Jan. 8, 11 a.m.: This is the new normal for Maryland.
The Terrapins can say they are the state champs of Michigan, but they don’t own their own state this season. One impressive victory (Michigan State) is offset by a damaging loss (Morgan State).
Over the past few years, Maryland has shown the ability to play an exceptional game one night and beat a top 10, top 5 or even a No. 1 team. But they have also shown the propensity to lose to the likes of Ohio, American and Morgan State on their home court.
Coach Gary Williams remains one of the best coaches in the country, but the Terrapins have not recruited enough talent to be able to cruise in games against formidable mid-major or even low-major programs.
There is more parity in college basketball and upsets occur across the country. Western Kentucky beats Louisville. Portland State beats Gonzaga. Harvard beats Boston College. But that doesn’t take away from the fact that no national champion since 1990 has fallen as quickly as Maryland has.

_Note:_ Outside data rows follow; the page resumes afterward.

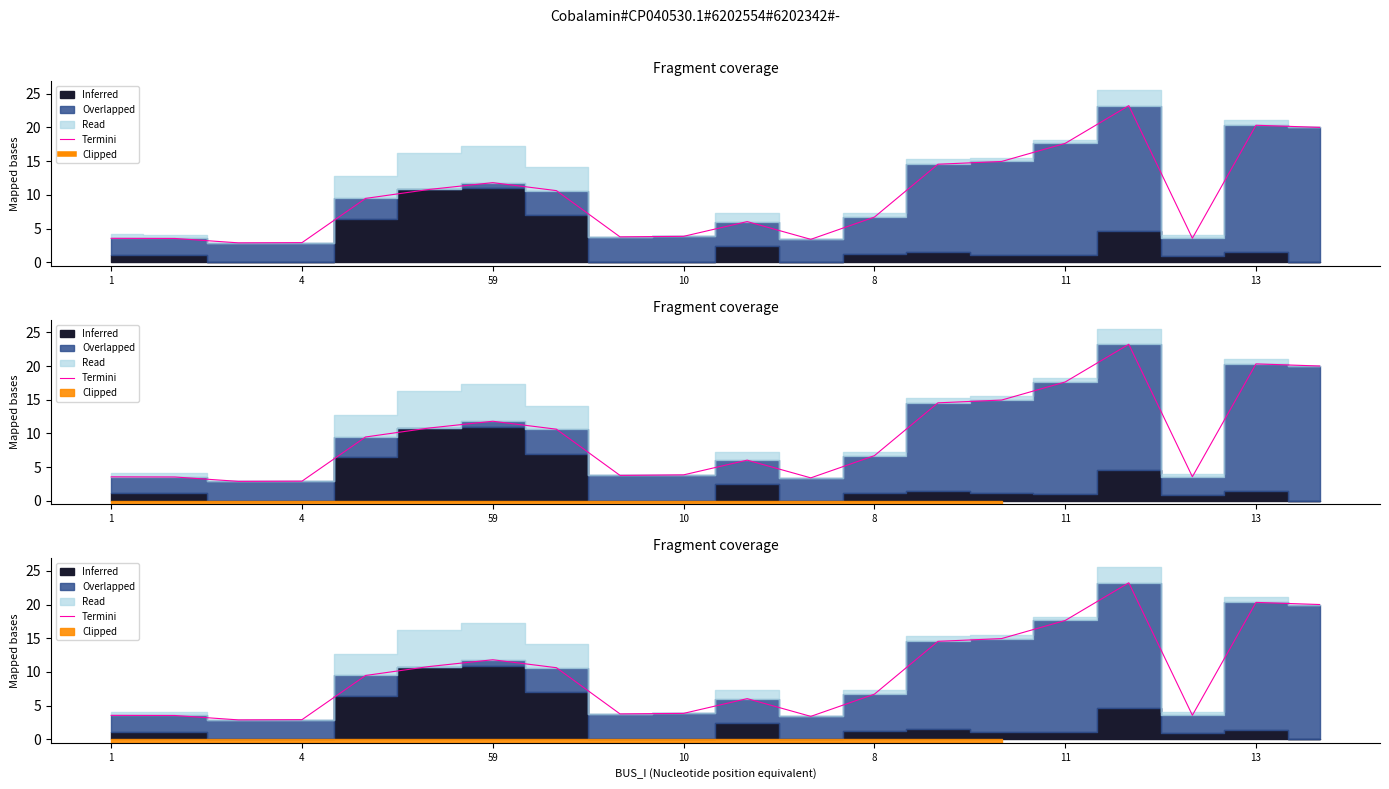

How many categories are shown in the chart?

20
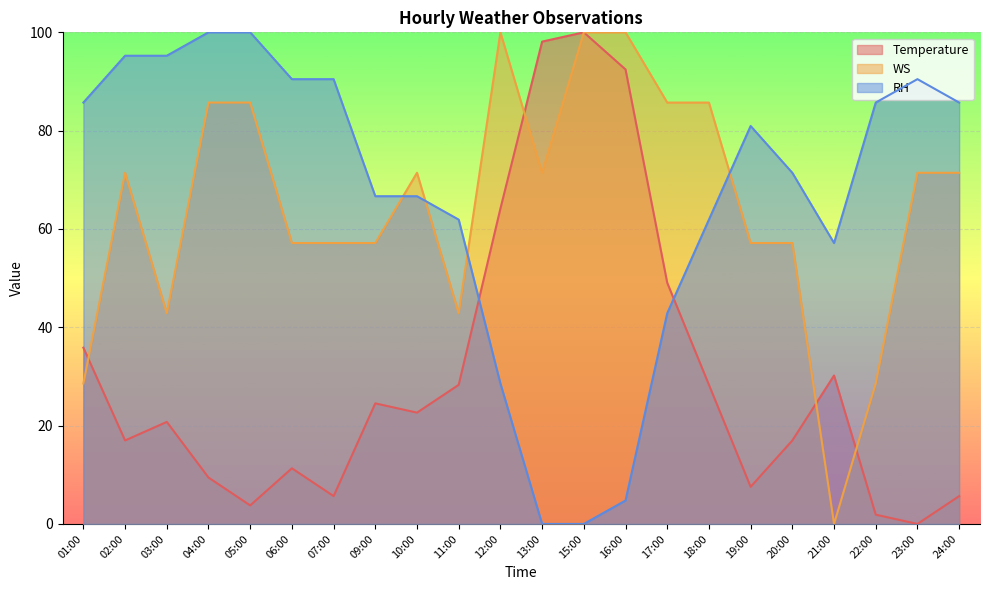

At which label is WS closest to 50?

03:00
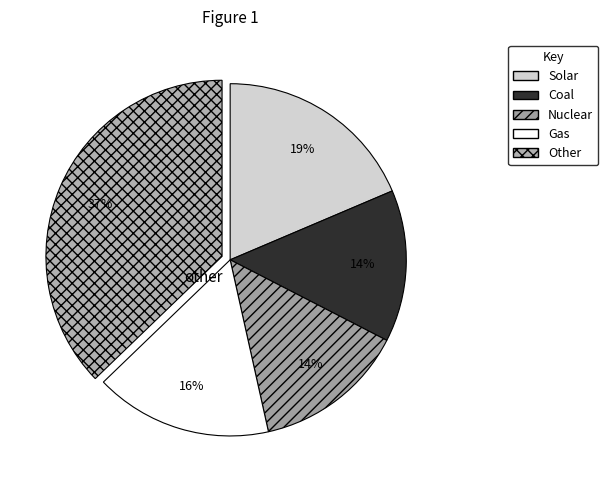

How many segments does this pie chart have?

5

Syracuse dipped in the years following the 2003 title, but the Orange is again challenging near the top of the Big East. For Maryland, it has become accustomed to fighting it out in the middle of the ACC pack and hoping for one of the final at-large berths to the NCAA tournament.
Maryland’s RPI dropped 25 slots to 75 after the Morgan State loss. Its strength of schedule is 139. It has two wins over top 50 teams, which is good. But the remaining schedule is daunting, and it will likely take nine or 10 ACC wins to earn an at-large berth.
Maryland is also the only team in the top 100 of the RPI yet to play a true road game.
The Terrapins can still write their own ending to the season. But at this point, another appearance in the NIT is a lot more likely than a return to the NCAA tournament.